William “Barny” Whitman received his PhD in 1978 from The University of Texas at Austin with Bob Tabita studying the enzyme RuBisCO from Rhodospirillum rubrum. He continued his research on autotrophic prokaryotes during his postdoctoral studies with Ralph Wolfe at the University of Illinois at Urbana. He joined the Department of Microbiology at the University of Georgia in 1982 where his laboratory studies free-living prokaryotes of environmental importance. His research attempts to understand the physiological, molecular biological and biochemical basis for the ecology and systematics of prokaryotes. This integrated approach has been applied to the methane-producing archaeon Methanococcus, the marine roseobacteria, and soil bacteria. Since 2006, he has served as Director of the Editorial Office for Bergeys Manual Trust and has worked on the 2nd edition of Bergey’s Manual of Systematic Bacteriology, volumes 3-5, and the new online journal Bergey’s Manual on Systematics of Archaea and Bacteria. One goal of this work is to reconcile the taxonomy with the phylogeny and understand the biological basis for the prokaryotic groups
BS, 1973, Dept Biological Sciences, State Univ of New York at Stony Brook
PhD, 1978, Dept Microbiology, Univ of Texas at Austin. Advisor: F. Robert Tabita
Postdoctorate, 1978-1982, Dept Microbiology, Univ of Illinois, Advisor: Ralph S. Wolfe
Prokaryotes are the dominant form of life on earth, representing an enormous biomass and number of individual cells. They are so diverse that it is misleading to give them a common name. In one way, they are really just what are left after the familiar plants, animals, fungi and protists are named. Nevertheless, they are the engines that make the biosphere and the ancestors to all modern life. Their evolution established the central plan for the living cell and shaped the biogeochemistry of the planet. Research in our laboratory uses an integrated approach to understand the nature of free-living prokaryotes.

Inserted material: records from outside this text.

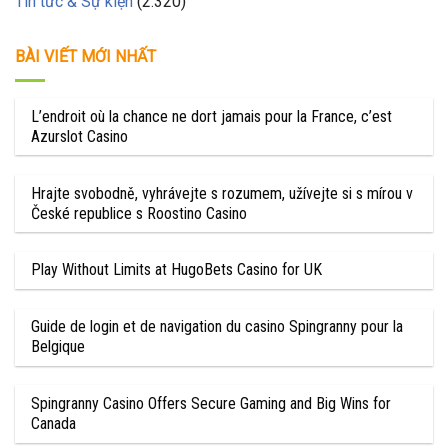
Tin tức & Sự kiện
(2.320)
BÀI VIẾT MỚI NHẤT
L’endroit où la chance ne dort jamais pour la France, c’est
Azurslot Casino
Hrajte svobodně, vyhrávejte s rozumem, užívejte si s mírou v
České republice s Roostino Casino
Play Without Limits at HugoBets Casino for UK
Guide de login et de navigation du casino Spingranny pour la
Belgique
Spingranny Casino Offers Secure Gaming and Big Wins for
Canada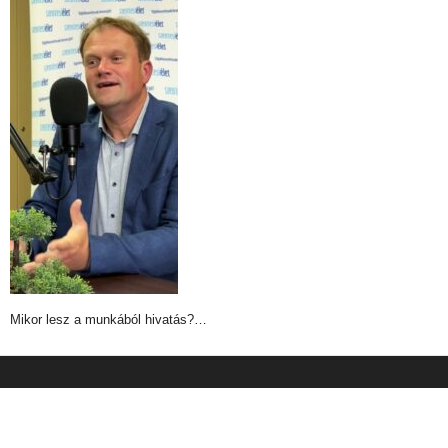
Mikor lesz a munkából hivatás?…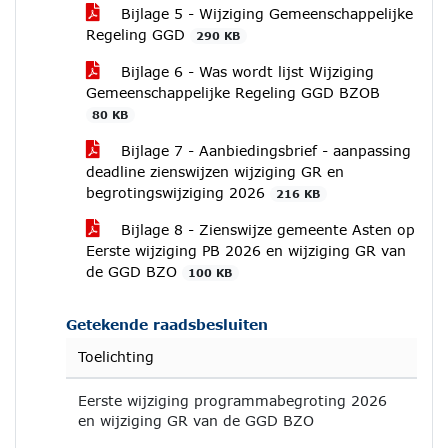
Bijlage 5 - Wijziging Gemeenschappelijke
Regeling GGD
290 KB
Bijlage 6 - Was wordt lijst Wijziging
Gemeenschappelijke Regeling GGD BZOB
80 KB
Bijlage 7 - Aanbiedingsbrief - aanpassing
deadline zienswijzen wijziging GR en
begrotingswijziging 2026
216 KB
Bijlage 8 - Zienswijze gemeente Asten op
Eerste wijziging PB 2026 en wijziging GR van
de GGD BZO
100 KB
Getekende raadsbesluiten
Toelichting
Eerste wijziging programmabegroting 2026
en wijziging GR van de GGD BZO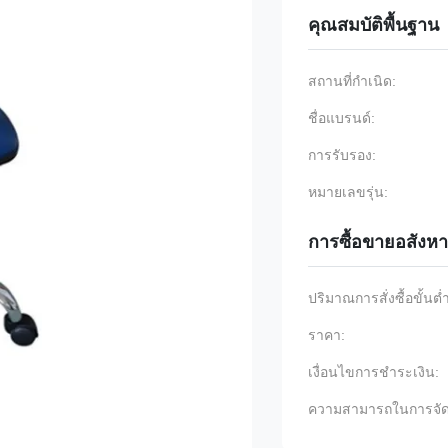
คุณสมบัติพื้นฐาน
สถานที่กำเนิด:
ชื่อแบรนด์:
การรับรอง:
หมายเลขรุ่น:
การซื้อขายอสังหา
ปริมาณการสั่งซื้อขั้นต่
ราคา:
เงื่อนไขการชำระเงิน:
ความสามารถในการจัด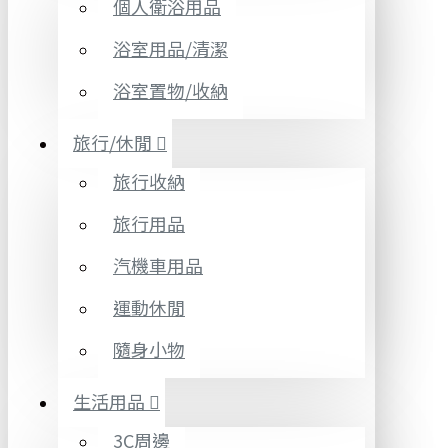
個人衛浴用品
浴室用品/清潔
浴室置物/收納
旅行/休閒
旅行收納
旅行用品
汽機車用品
運動休閒
隨身小物
生活用品
3C周邊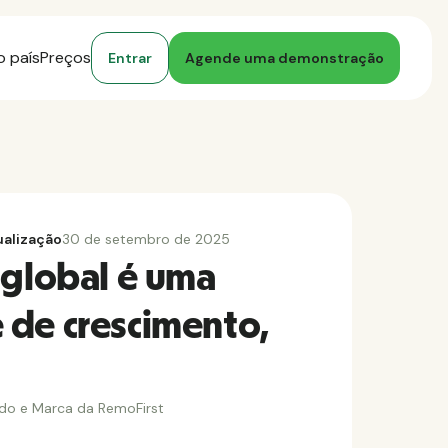
o país
Preços
Entrar
Agende uma demonstração
ualização
30 de setembro de 2025
 global é uma
 de crescimento,
do e Marca da RemoFirst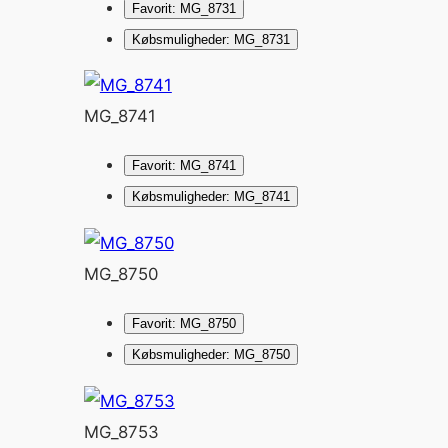
Favorit: MG_8731
Købsmuligheder: MG_8731
MG_8741
Favorit: MG_8741
Købsmuligheder: MG_8741
MG_8750
Favorit: MG_8750
Købsmuligheder: MG_8750
MG_8753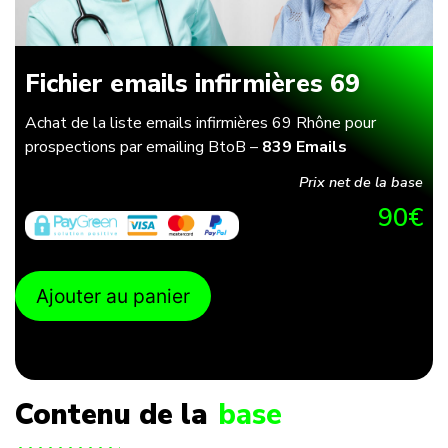
Fichier emails infirmières 69
Achat de la liste emails infirmières 69 Rhône pour
prospections par emailing BtoB –
839 Emails
Prix net de la base
90
€
Ajouter au panier
Contenu de la
base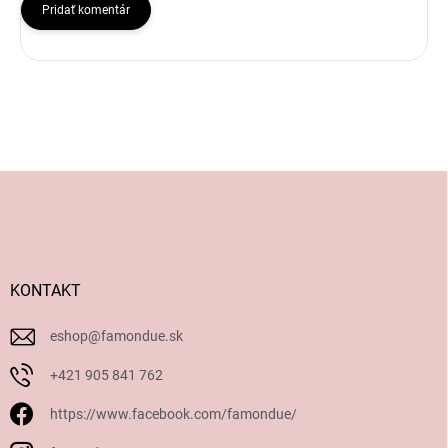
Pridať komentár
Z
á
p
ä
t
i
KONTAKT
e
eshop
@
famondue.sk
+421 905 841 762
https://www.facebook.com/famondue/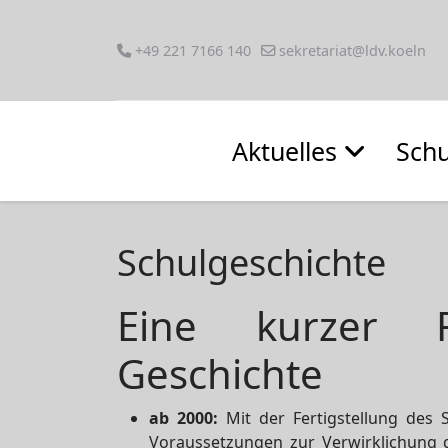
+49 221 7166 140
sekretariat@ldv.koeln
Aktuelles
Schu
Schulgeschichte
Eine kurzer R
Geschichte
ab 2000:
Mit der Fertigstellung des 
Voraussetzungen zur Verwirklichung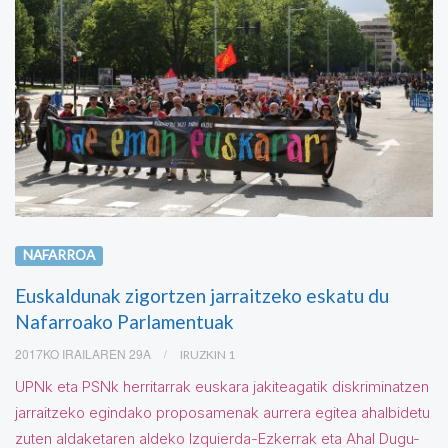
NAFARROA
Euskaldunak zigortzen jarraitzeko eskatu du
Nafarroako Parlamentuak
2017KO IRAILAREN 29A
IRUZKIN 1
UPNk eta PSNk herritarrak euskara jakiteagatik diskriminatzen
jarraitzeko egindako proposamenak aurrera egitea ahalbidetu
zuten aldaketaren aldeko Izquierda-Ezkerrak eta Ahal Dugu-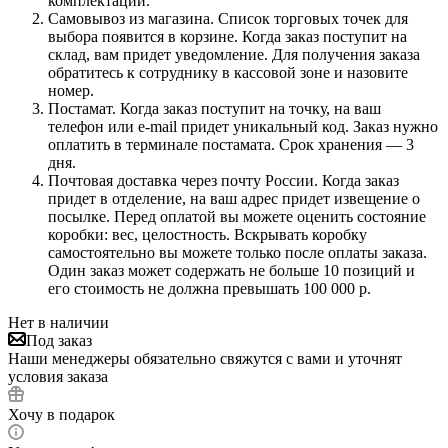
комплектации.
Самовывоз из магазина. Список торговых точек для
выбора появится в корзине. Когда заказ поступит на
склад, вам придет уведомление. Для получения заказа
обратитесь к сотруднику в кассовой зоне и назовите
номер.
Постамат. Когда заказ поступит на точку, на ваш
телефон или e-mail придет уникальный код. Заказ нужно
оплатить в терминале постамата. Срок хранения — 3
дня.
Почтовая доставка через почту России. Когда заказ
придет в отделение, на ваш адрес придет извещение о
посылке. Перед оплатой вы можете оценить состояние
коробки: вес, целостность. Вскрывать коробку
самостоятельно вы можете только после оплаты заказа.
Один заказ может содержать не больше 10 позиций и
его стоимость не должна превышать 100 000 р.
Нет в наличии
Под заказ
Наши менеджеры обязательно свяжутся с вами и уточнят
условия заказа
Хочу в подарок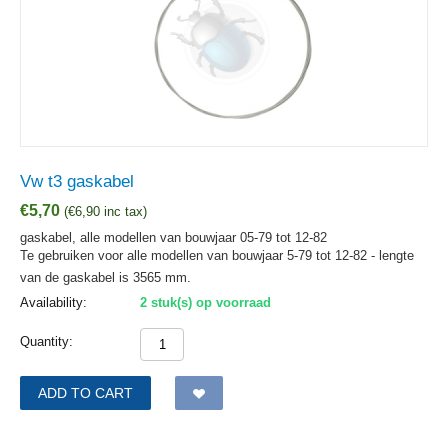
Vw t3 gaskabel
€
5,70
(
€
6,90
inc tax)
gaskabel, alle modellen van bouwjaar 05-79 tot 12-82
Te gebruiken voor alle modellen van bouwjaar 5-79 tot 12-82 - lengte
van de gaskabel is 3565 mm.
Availability:
2 stuk(s) op voorraad
Quantity:
ADD TO CART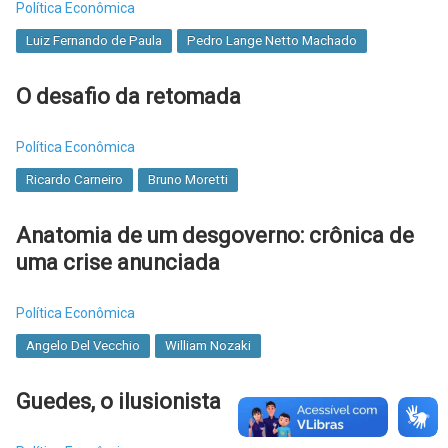
Política Econômica
Luiz Fernando de Paula
Pedro Lange Netto Machado
O desafio da retomada
Política Econômica
Ricardo Carneiro
Bruno Moretti
Anatomia de um desgoverno: crônica de
uma crise anunciada
Política Econômica
Angelo Del Vecchio
William Nozaki
Guedes, o ilusionista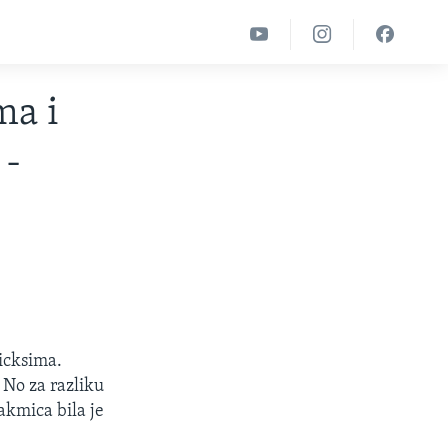
ma i
 -
icksima.
 No za razliku
akmica bila je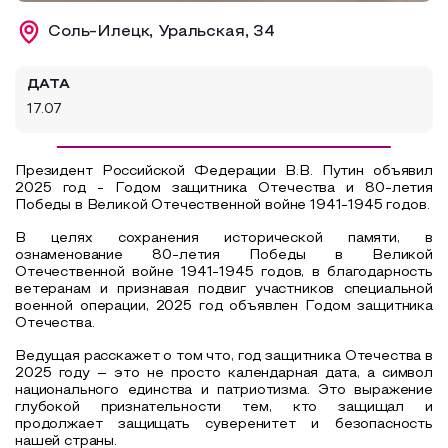
Образовательный туризм
Соль-Илецк, Уральская, 34
Аттестованные экскурсоводы
ДАТА
Маршруты от экскурсоводов
17.07
Все маршруты
Доступная среда
Президент Российской Федерации В.В. Путин объявил
2025 год - Годом защитника Отечества и 80-летия
Победы в Великой Отечественной войне 1941-1945 годов.
В целях сохранения исторической памяти, в
ознаменование 80-летия Победы в Великой
Отечественной войне 1941-1945 годов, в благодарность
ветеранам и признавая подвиг участников специальной
военной операции, 2025 год объявлен Годом защитника
Отечества.
Ведущая расскажет о том что, год защитника Отечества в
2025 году – это не просто календарная дата, а символ
национального единства и патриотизма. Это выражение
глубокой признательности тем, кто защищал и
продолжает защищать суверенитет и безопасность
нашей страны.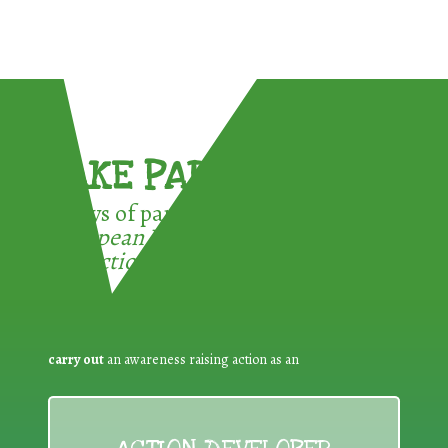
TAKE PART !
3 ways of participating in the
European Week for Waste
Reduction:
carry out
an awareness raising action as an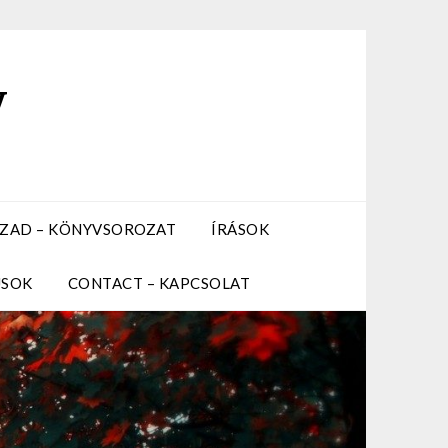
y
ZÁZAD – KÖNYVSOROZAT
ÍRÁSOK
USOK
CONTACT – KAPCSOLAT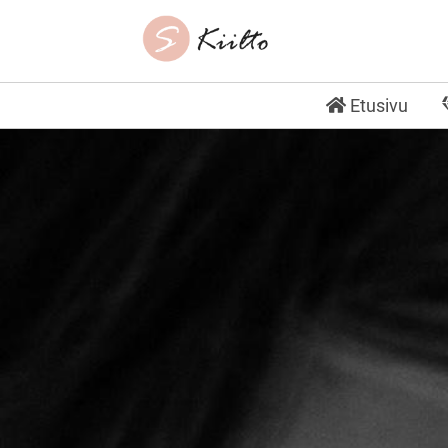
Etusivu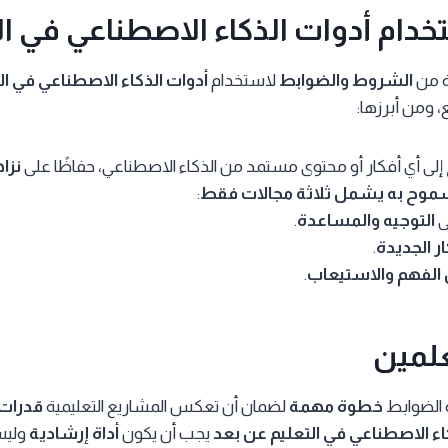
دام أدوات الذكاء الاصطناعي في ال
ة من
الشروط والضوابط
لاستخدام
أدوات الذكاء الاصطناعي في ال
 ومن أبرزها:
إلى أي أفكار أو محتوى مستمد من الذكاء الاصطناعي، حفاظًا على
نزا
سموح به يشمل ثلاثة مجالات فقط
:
ى
التوجيه والمساعدة
.
ار الجديدة
.
 الفهم والاستيعاب
.
لمين
 الضوابط
خطوة مهمة
لضمان أن تعكس المشاريع التعليمية
قدرات 
اء الاصطناعي في التعليم عن بعد
يجب أن يكون
أداة إرشادية
ولي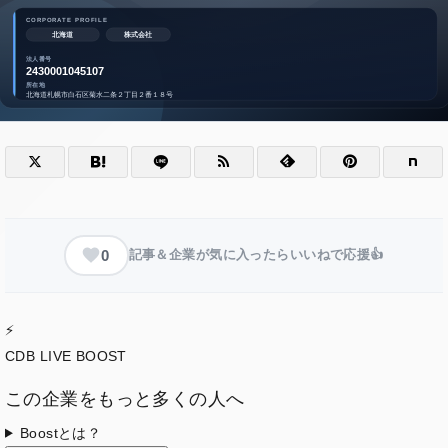
0
記事＆企業が気に入ったらいいねで応援👍
⚡
CDB LIVE BOOST
この企業をもっと多くの人へ
Boostとは？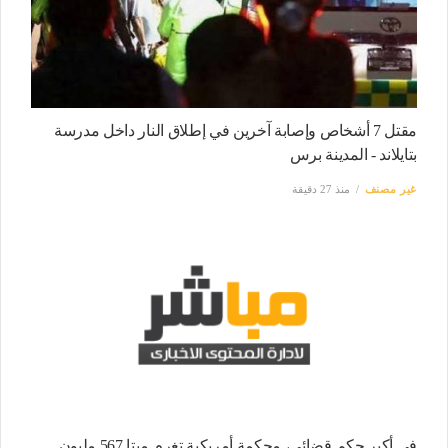
مقتل 7 أشخاص وإصابة آخرين في إطلاق النار داخل مدرسة
بتايلاند - المدينة برس
غير مصنف
منذ 27 دقيقة
في أكبر حكم قضائي، محكمة أمريكية تغرم ميتا 567 مليون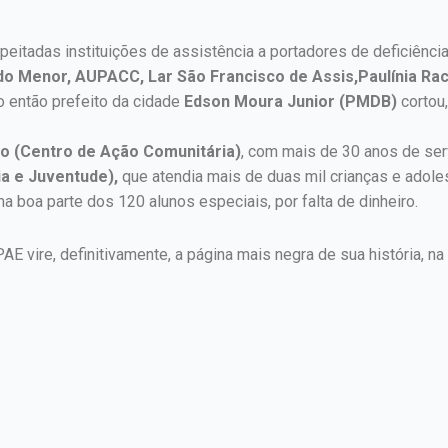
peitadas instituições de assistência a portadores de deficiência
do Menor, AUPACC, Lar São Francisco de Assis,Paulínia Rac
o então prefeito da cidade
Edson Moura Junior (PMDB)
cortou,
o (Centro de Ação Comunitária)
, com mais de 30 anos de se
ia e Juventude),
que atendia mais de duas mil crianças e adol
 boa parte dos 120 alunos especiais, por falta de dinheiro.
AE vire, definitivamente, a página mais negra de sua história, 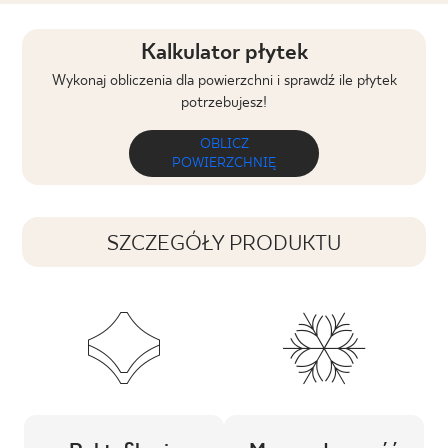
Kalkulator płytek
Wykonaj obliczenia dla powierzchni i sprawdź ile płytek
potrzebujesz!
OBLICZ
POWIERZCHNIĘ
SZCZEGÓŁY PRODUKTU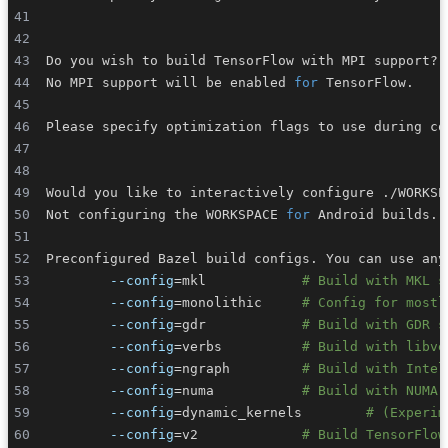
Do you wish to build TensorFlow with MPI support? 
No MPI support will be enabled 
for
Please specify optimization flags to use during co
Would you like to interactively configure ./WORKSP
Not configuring the WORKSPACE 
for
Preconfigured Bazel build configs. You can use any
--config
=
mkl            
# Build with MKL s
--config
=
monolithic     
# Config for mostl
--config
=
gdr            
# Build with GDR s
--config
=
verbs          
# Build with libve
--config
=
ngraph         
# Build with Intel
--config
=
numa           
# Build with NUMA 
--config
=
dynamic_kernels        
# (Experim
--config
=
v2             
# Build TensorFlow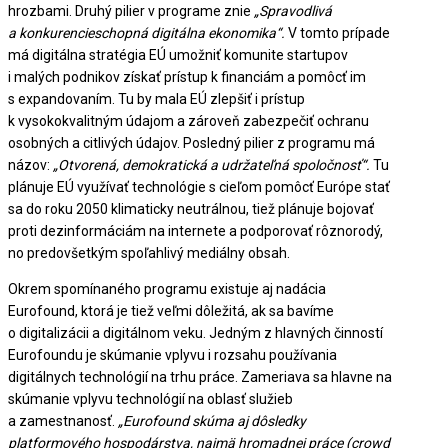
hrozbami. Druhý pilier v programe znie
„Spravodlivá
a konkurencieschopná digitálna ekonomika“.
V tomto prípade
má digitálna stratégia EÚ umožniť komunite startupov
i malých podnikov získať prístup k financiám a pomôcť im
s expandovaním. Tu by mala EÚ zlepšiť i prístup
k vysokokvalitným údajom a zároveň zabezpečiť ochranu
osobných a citlivých údajov. Posledný pilier z programu má
názov:
„Otvorená, demokratická a udržateľná spoločnosť“.
Tu
plánuje EÚ využívať technológie s cieľom pomôcť Európe stať
sa do roku 2050 klimaticky neutrálnou, tiež plánuje bojovať
proti dezinformáciám na internete a podporovať rôznorodý,
no predovšetkým spoľahlivý mediálny obsah.
Okrem spomínaného programu existuje aj nadácia
Eurofound, ktorá je tiež veľmi dôležitá, ak sa bavíme
o digitalizácii a digitálnom veku. Jedným z hlavných činností
Eurofoundu je skúmanie vplyvu i rozsahu používania
digitálnych technológií na trhu práce. Zameriava sa hlavne na
skúmanie vplyvu technológií na oblasť služieb
a zamestnanosť.
„Eurofound skúma aj dôsledky
platformového hospodárstva, najmä hromadnej práce (crowd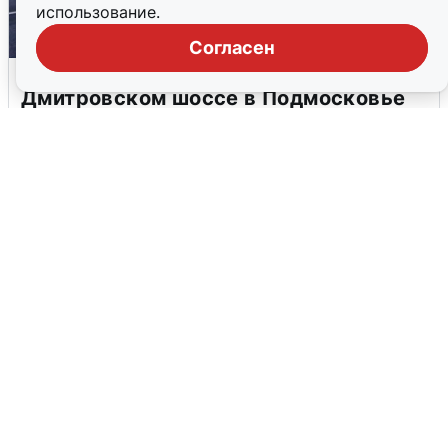
использование.
Согласен
Пять машин столкнулись на
Дмитровском шоссе в Подмосковье
4 августа
0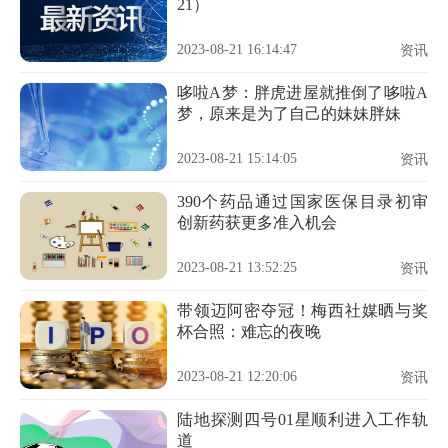
21）
2023-08-21 16:14:47
资讯
哆啦A梦：胖虎进屋就推倒了哆啦A
梦，原来是为了自己的妹妹胖妹
2023-08-21 15:14:05
资讯
390个药品通过国家医保目录初审
创新药获更多准入机会
2023-08-21 13:52:25
资讯
带领迈阿密夺冠！梅西社媒晒与奖
杯合照：难忘的夜晚
2023-08-21 12:20:06
资讯
陆地探测四号01星顺利进入工作轨
道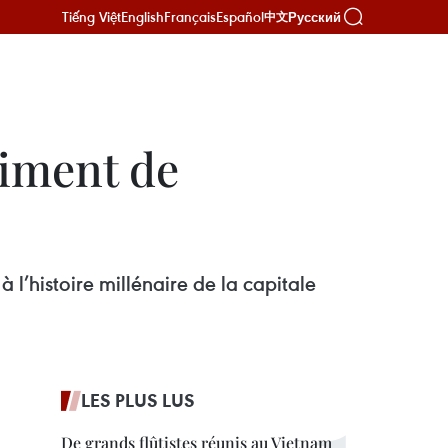
Tiếng Việt
English
Français
Español
Русский
中文
timent de
l’histoire millénaire de la capitale
LES PLUS LUS
De grands flûtistes réunis au Vietnam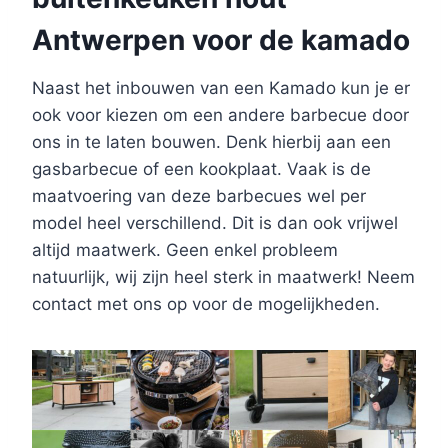
Antwerpen voor de kamado
Naast het inbouwen van een Kamado kun je er
ook voor kiezen om een andere barbecue door
ons in te laten bouwen. Denk hierbij aan een
gasbarbecue of een kookplaat. Vaak is de
maatvoering van deze barbecues wel per
model heel verschillend. Dit is dan ook vrijwel
altijd maatwerk. Geen enkel probleem
natuurlijk, wij zijn heel sterk in maatwerk! Neem
contact met ons op voor de mogelijkheden.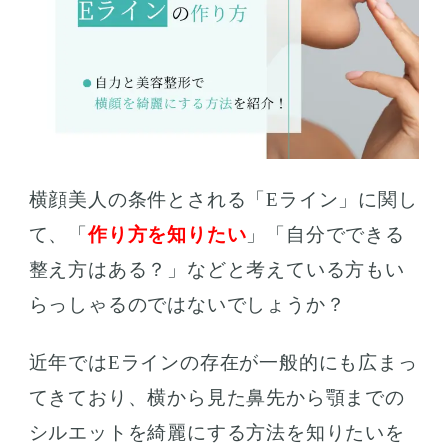
横顔美人の条件とされる「Eライン」に関し
て、「
作り方を知りたい
」「自分でできる
整え方はある？」などと考えている方もい
らっしゃるのではないでしょうか？
近年ではEラインの存在が一般的にも広まっ
てきており、横から見た鼻先から顎までの
シルエットを綺麗にする方法を知りたいを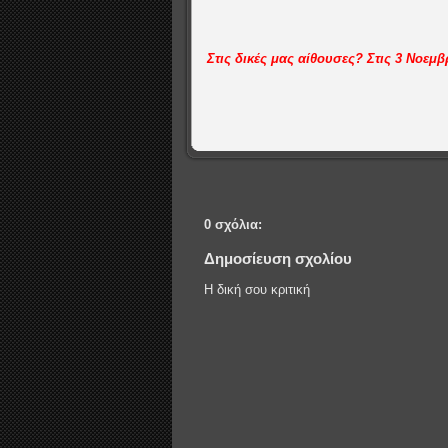
Στις δικές μας αίθουσες? Στις 3 Νοεμβ
0 σχόλια:
Δημοσίευση σχολίου
Η δική σου κριτική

We believe that studying the ecology, systematics, physiology, biochemistry, and molecular biology together provides the best understanding for microorganisms. Likewise, the history or evolution of an organism provides insight into the modern organism. We have used these approaches to study the carbon and sulfur metabolism of the methane-producing archaeon Methanococcus, the sulfur metabolism of the marine alphaproteobacterium Ruegeria, and the impact of agriculture on soil bacterial communities.